Episodic memory. A log of past campaigns and their outcomes, queryable by the agent. "What worked for this audience six months ago" is a retrieval against episodic memory. This is what allows VIMC01 to improve over time — without it, every campaign would start from zero.

Semantic memory. The brand guidelines, voice classifier, restricted-claims list, palette and typography rules. Stable, structured, treated as ground truth. Updated only when the client explicitly changes something.

The three layers are kept separate because they decay differently. Working memory should be cleared frequently. Episodic memory is precious and should compound. Semantic memory should change rarely and only via human approval. Conflating them — which most "AI features" in legacy tools do — is why those features feel inconsistent. They have no architectural separation between what should be stable and what should change.

Tool use

VIMC01 doesn't just generate text and images. She uses tools — specific, structured APIs that perform deterministic actions. The major tools:

  • The brand-asset library — fetches approved logos, photography, typography in the right formats.
  • The product database — reads pricing, availability, and feature data so claims are grounded in current reality, not the model's training data.
  • The platform APIs — Meta, Google, TikTok, Snap, DV360 — for previewing how a variant will render in each placement and ensuring policy compliance before submission.
  • The voice classifier — invoked at the evaluate step, returns a tone-of-voice score.
  • VIMP01's signal feed — the latest auction and creative-performance signals, used to skew planning toward what's currently winning.

Each tool is a distinct API contract. VIMC01 knows which tool to call for which task because the tool definitions are part of her system prompt and her training. This is what tool-using LLMs do; the engineering is in making the tool surface clean, fast, and predictable.

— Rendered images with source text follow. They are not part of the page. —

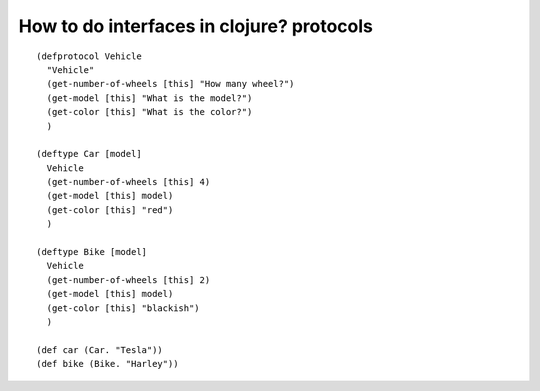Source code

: How to do interfaces in clojure? protocols
==========================================

.. post:: Jul 22, 2023
   :tags: clojure


::

   (defprotocol Vehicle
     "Vehicle"
     (get-number-of-wheels [this] "How many wheel?")
     (get-model [this] "What is the model?")
     (get-color [this] "What is the color?")
     )

   (deftype Car [model]
     Vehicle
     (get-number-of-wheels [this] 4)
     (get-model [this] model)
     (get-color [this] "red")
     )

   (deftype Bike [model]
     Vehicle
     (get-number-of-wheels [this] 2)
     (get-model [this] model)
     (get-color [this] "blackish")
     )

   (def car (Car. "Tesla"))
   (def bike (Bike. "Harley"))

Where VIMC01 fails, and what we do about it

Three failure modes account for nearly all production issues:

Drift in the voice classifier. The classifier was trained on a snapshot of the client's brand voice. Brands evolve. The classifier becomes stale. We retrain quarterly on a fresh sample and audit the disagreements with senior creative judgement.

Over-fitting to recent winners. The refine step can over-weight what's working right now and under-explore what might work next. We enforce a minimum exploration budget — typically 15–20% of the variant volume must be in archetypes that haven't been validated yet. Without this, performance plateaus.

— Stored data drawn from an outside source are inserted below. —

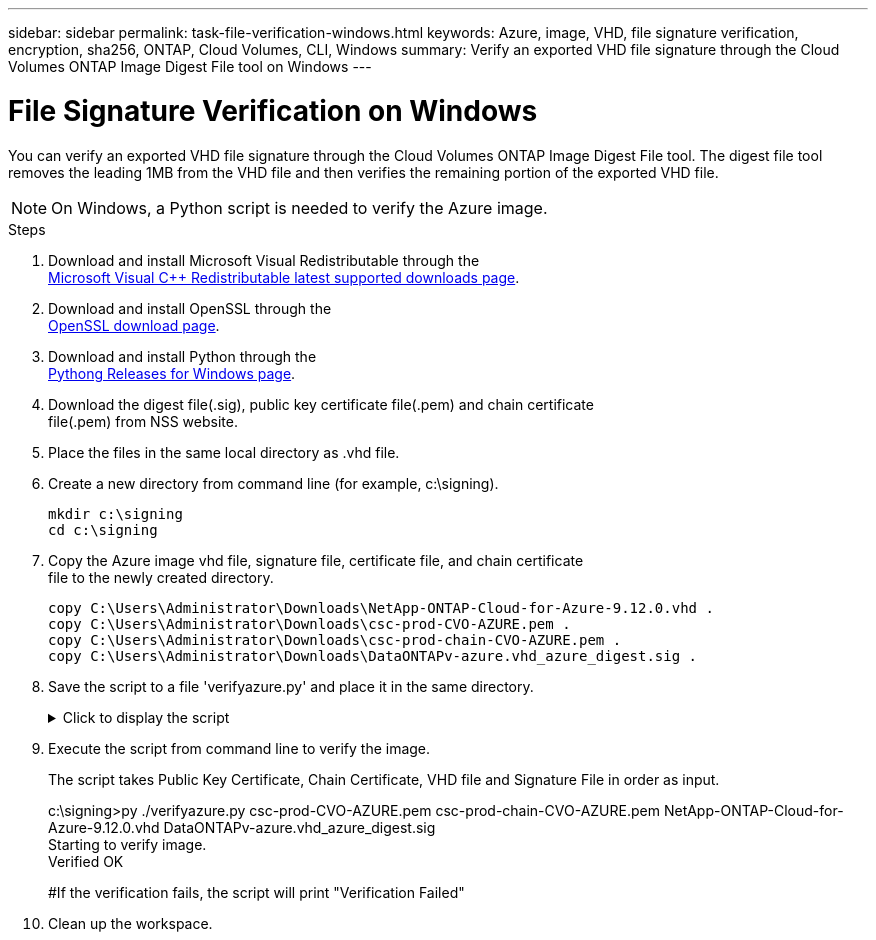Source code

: ---
sidebar: sidebar
permalink: task-file-verification-windows.html
keywords: Azure, image, VHD, file signature verification, encryption, sha256, ONTAP, Cloud Volumes, CLI, Windows
summary: Verify an exported VHD file signature through the Cloud Volumes ONTAP Image Digest File tool on Windows
---

= File Signature Verification on Windows 
:hardbreaks:
:nofooter:
:icons: font
:linkattrs:
:imagesdir: ./media/

[.lead]
You can verify an exported VHD file signature through the Cloud Volumes ONTAP Image Digest File tool. The digest file tool removes the leading 1MB from the VHD file and then verifies the remaining portion of the exported VHD file. 

NOTE: On Windows, a Python script is needed to verify the Azure image.  
 
.Steps

. Download and install Microsoft Visual Redistributable through the 
https://learn.microsoft.com/en-us/cpp/windows/latest-supported-vc-redist?view=msvc-170[Microsoft Visual C++ Redistributable latest supported downloads page^].

. Download and install OpenSSL through the 
https://slproweb.com/products/Win32OpenSSL.html[OpenSSL download page^].

. Download and install Python through the 
https://www.python.org/downloads/windows/[Pythong Releases for Windows page^].

. Download the digest file(.sig), public key certificate file(.pem) and chain certificate 
file(.pem) from NSS website.

. Place the files in the same local directory as .vhd file. 

. Create a new directory from command line (for example, c:\signing).
+
----
mkdir c:\signing
cd c:\signing
----

. Copy the Azure image vhd file, signature file, certificate file, and chain certificate 
file to the newly created directory.
+
----
copy C:\Users\Administrator\Downloads\NetApp-ONTAP-Cloud-for-Azure-9.12.0.vhd .
copy C:\Users\Administrator\Downloads\csc-prod-CVO-AZURE.pem .
copy C:\Users\Administrator\Downloads\csc-prod-chain-CVO-AZURE.pem .
copy C:\Users\Administrator\Downloads\DataONTAPv-azure.vhd_azure_digest.sig .
----

. Save the script to a file 'verifyazure.py' and place it in the same directory.
+
.Click to display the script
[%collapsible]
+
====

----
import os, sys
  
publicKey = 'public_key.pub'
sigfile = 'digest.sig'
dstfile = 'sign.tmp'
resultfile = 'output.txt'
BLOCK_SIZE = 65536

def getParams():
            n = len(sys.argv)
            if n <= 4:
                print("Please provide Certificate, Certificate Chain, Image File, and Signature File in order as input.")
                return None
            return (sys.argv[1:])
  
  
def verify_img():
            #To get input params
            (cert, certChain, imgname, sigfile) = getParams()
  
            #To check files necessary for verification
            if cert is None or certChain is None or imgname is None:
                print("Cert, Cert Chain, or Image name missing. Verification Failed")
                return
  
            for fp in (imgname, cert, certChain, sigfile):
                filePresent = os.path.isfile(fp)
                if not filePresent:
                    print("'{}' file missing. Please provide it in current directory".format(fp))
                    print("Verification Failed")
                    return
  
            #To verify chain of trust
            try:
                os.system("openssl verify -CAfile {} {}".format(certChain, cert))
            except OSError:
                os.system("echo 'Verification Failed: Chain of Trust' > {}".format(resultfile))
  
            #To extract public key from certificate
            try:
                os.system("openssl x509 -pubkey -noout -in {} > {}".format(cert, publicKey))
            except OSError:
                os.system("echo 'Verification Failed: Public Key extraction' > {}".format(resultfile))
  
            #To construct a temp file with the first 1MB of image file removed
            print("All required input files are present. Verifying image now...")
            with open(imgname, 'rb') as f:
                with open(dstfile, 'wb') as dst:
                    f.seek(1024 * 1024)
                    fb = f.read(BLOCK_SIZE)
                    while len(fb) > 0:
                        dst.write(fb)
                        fb = f.read(BLOCK_SIZE)
  
            #A successful verification should print 'Verified OK' on screen
            try:
                os.system("openssl dgst -verify {} -keyform PEM -sha256 -signature {} -binary {} > {}".format(publicKey, sigfile, dstfile, resultfile))
                with open(resultfile) as f:
                        print(f.read())
  
            except OSError:
                os.system("echo 'Verification Failed: Signature Verification' > {}".format(resultfile))
  
verify_img()
----

====

. Execute the script from command line to verify the image. 
+ 
The script takes Public Key Certificate, Chain Certificate, VHD file and Signature File in order as input.
+
====
c:\signing>py ./verifyazure.py csc-prod-CVO-AZURE.pem csc-prod-chain-CVO-AZURE.pem NetApp-ONTAP-Cloud-for-Azure-9.12.0.vhd DataONTAPv-azure.vhd_azure_digest.sig
Starting to verify image.
Verified OK
 
#If the verification fails, the script will print "Verification Failed"
====

. Clean up the workspace.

Tool-use errors. Sometimes the wrong tool gets called, or a tool returns unexpected data. The evaluate step catches most of these but not all. We have a deterministic fallback: any variant where the tool-use trace is malformed is dropped before it reaches the human reviewer, regardless of how good the output looks.

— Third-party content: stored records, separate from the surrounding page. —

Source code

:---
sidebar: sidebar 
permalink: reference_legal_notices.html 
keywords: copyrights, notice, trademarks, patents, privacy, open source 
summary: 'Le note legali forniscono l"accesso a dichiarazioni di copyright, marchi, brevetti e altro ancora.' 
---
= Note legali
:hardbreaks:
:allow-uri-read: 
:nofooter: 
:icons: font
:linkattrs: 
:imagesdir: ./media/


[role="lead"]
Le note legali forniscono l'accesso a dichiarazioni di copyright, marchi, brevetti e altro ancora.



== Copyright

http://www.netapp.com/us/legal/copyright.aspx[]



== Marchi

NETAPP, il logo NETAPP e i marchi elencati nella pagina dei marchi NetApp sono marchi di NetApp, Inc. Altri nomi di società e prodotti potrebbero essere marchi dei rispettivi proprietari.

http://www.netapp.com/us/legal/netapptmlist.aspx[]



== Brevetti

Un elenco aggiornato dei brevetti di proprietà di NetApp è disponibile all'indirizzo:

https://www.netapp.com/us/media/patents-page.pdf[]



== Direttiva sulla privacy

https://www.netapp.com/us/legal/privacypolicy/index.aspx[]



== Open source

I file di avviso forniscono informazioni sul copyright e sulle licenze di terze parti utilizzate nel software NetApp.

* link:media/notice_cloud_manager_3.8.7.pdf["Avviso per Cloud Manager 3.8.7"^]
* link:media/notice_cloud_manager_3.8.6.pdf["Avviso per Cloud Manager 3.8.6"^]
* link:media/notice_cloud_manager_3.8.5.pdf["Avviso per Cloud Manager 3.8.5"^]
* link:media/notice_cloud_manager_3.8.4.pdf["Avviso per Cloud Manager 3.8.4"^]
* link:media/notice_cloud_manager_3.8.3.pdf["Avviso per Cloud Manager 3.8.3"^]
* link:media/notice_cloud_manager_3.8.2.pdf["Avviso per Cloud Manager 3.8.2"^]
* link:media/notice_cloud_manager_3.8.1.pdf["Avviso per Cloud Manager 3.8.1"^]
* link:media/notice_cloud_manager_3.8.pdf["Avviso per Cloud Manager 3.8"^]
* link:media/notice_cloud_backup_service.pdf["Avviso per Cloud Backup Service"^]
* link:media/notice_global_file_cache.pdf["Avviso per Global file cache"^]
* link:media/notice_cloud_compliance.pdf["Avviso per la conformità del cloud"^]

How this compares to "AI features"

If you take any of the major legacy creative platforms that have added "AI features" in the last 18 months and inspect what's actually running, you'll typically find: a single LLM call on an unstructured prompt, no evaluation step, no episodic memory, ad-hoc tool use if any, and a UI wrapper that hides the limitations. The output looks impressive in a demo and degrades quickly in production.

The architectural distinction is not academic. It's the difference between a system that can scale and improve and a system that produces a polished demo and then plateaus.

The marketing question — "is this real AI or AI-washing?" — has a precise technical answer. Look for the loop, the memory layers, the tool surface, and the evaluation. If they're not there, you have a feature, not an agent.